The valuation of Fabrity Holding for the purpose of the merger includes the overpayment of income tax in connection with the use of the holding relief on the sale of subsidiaries, which has already been partially recovered. In June this year, the tax office returned the CIT overpayment for 2023 to Fabrity Holding (PLN 1.79 million, RB 45/2024), and a similar application for a refund also concerns the tax for 2022 (nearly PLN 2.5 million). Due to the significant increase in the probability of receiving this amount from the tax authority, the Management Board of Fabrity Holding reclassified this receivable from highly uncertain and off-balance sheet to a balance sheet receivable. As a result, Fabrity Holding's standalone net result for the first half of 2024 will amount to an estimated PLN 4.8 million, and the consolidated net result for this period will exceed an estimated PLN 6.8 million (the interim report for the first half of 2024 will be presented on August 30 this year).
Fabrity Holding Group
The Fabrity Holding Group (until August 2023 the K2 Holding Group) provides solutions and services in the areas of software engineering, as well as digital transformation services. The group consists of a holding company and three business units.

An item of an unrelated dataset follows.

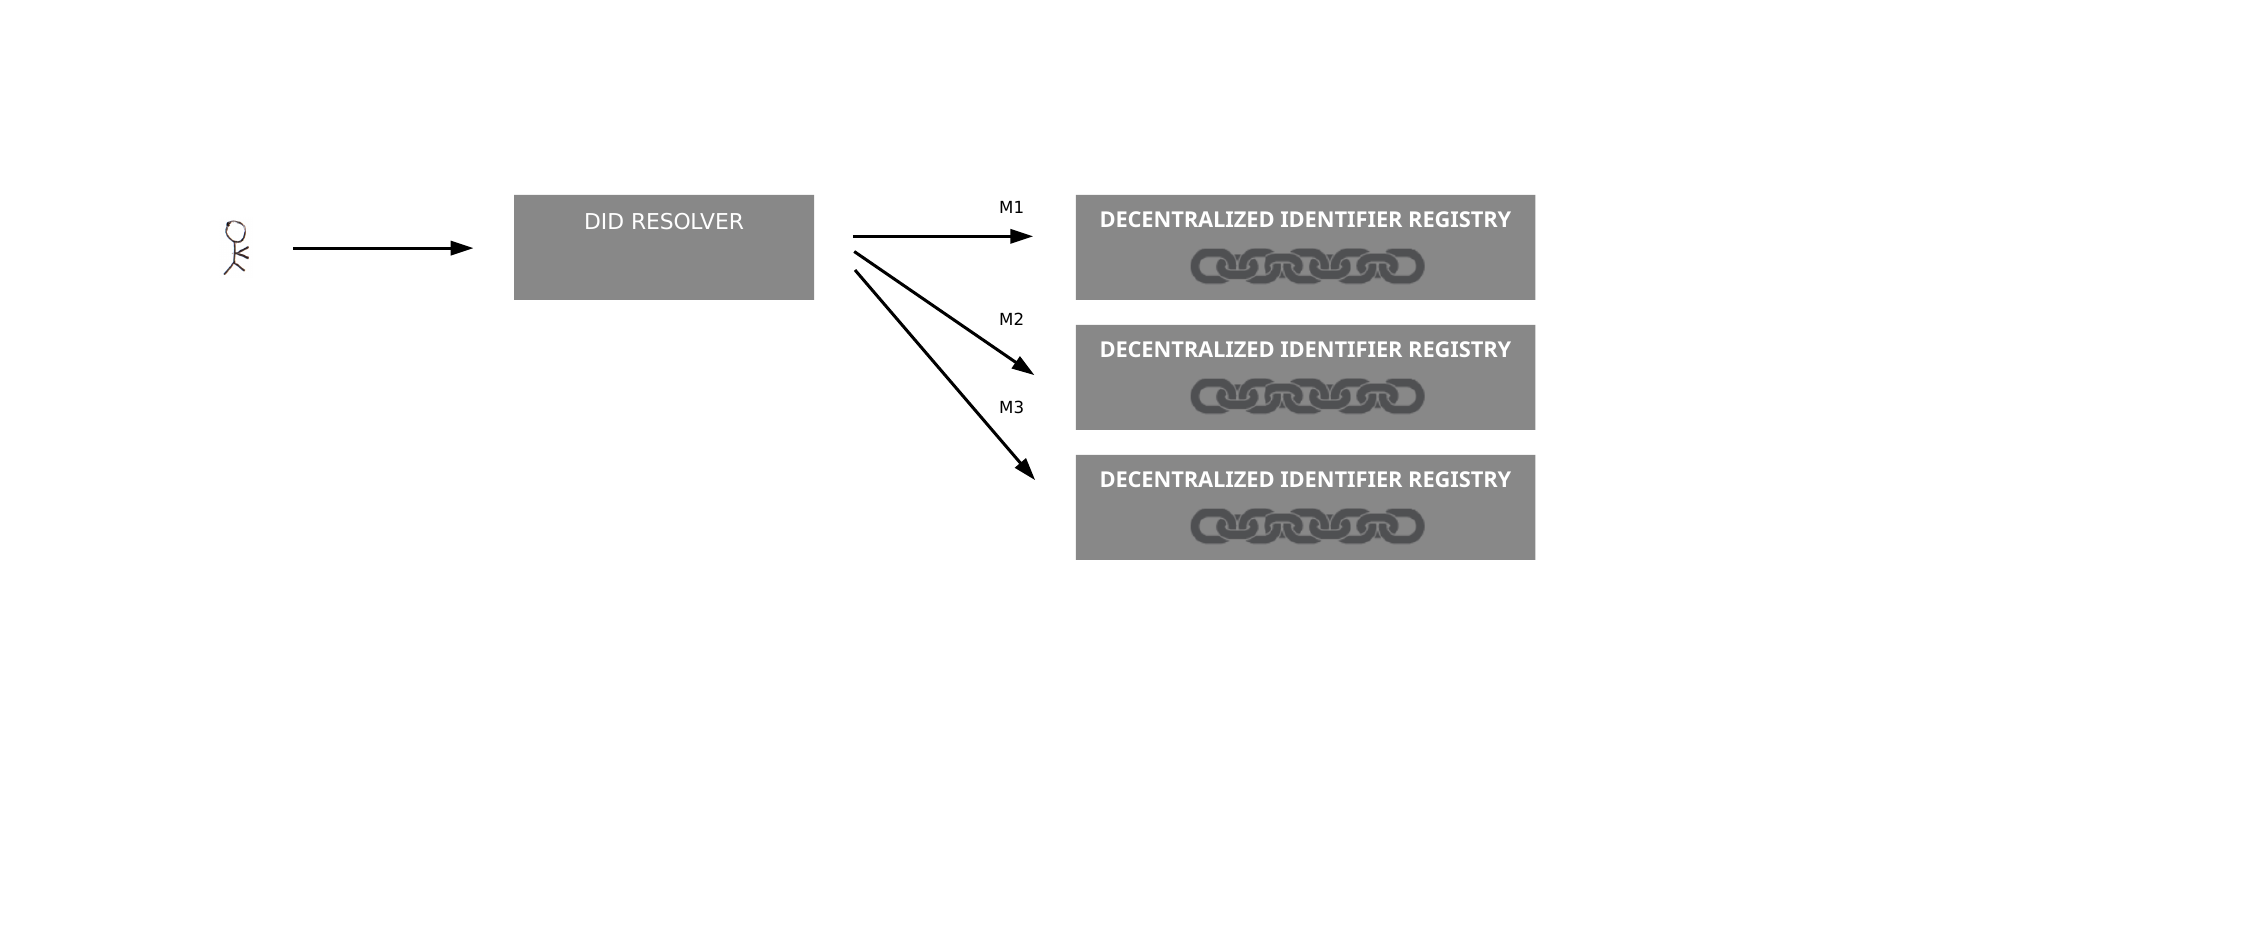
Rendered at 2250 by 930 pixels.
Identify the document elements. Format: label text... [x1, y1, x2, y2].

The software segment – Fabrity – provides custom software development services, including business consulting, solution design, software development, and maintenance services. In February 2024, the segment expanded to include e-commerce solutions with the acquisition of a majority stake in Panda Group.
The chatbot segment, i.e. PerfectBot, in which Fabrity Holding has a 50% stake, is a startup offering AI chatbots that automate customer service in e-commerce. The solution is already used by dozens of online stores in the US, Canada, Great Britain and Australia, as well as many large e-stores in Poland, including 4F, x-kom, Diverse, Tatuum, Ryłko, TaniaKsiążka, and Martes Sport.
The history of Fabrity Holding dates back to 1997, and since 2008 its shares have been listed on the main market of the Warsaw Stock Exchange. The shares of Fabrity Holding SA (formerly K2 Holding SA) were included in the WIG-INFO (IT companies) and WIG-TECH (new technologies) indices at the end of 2020.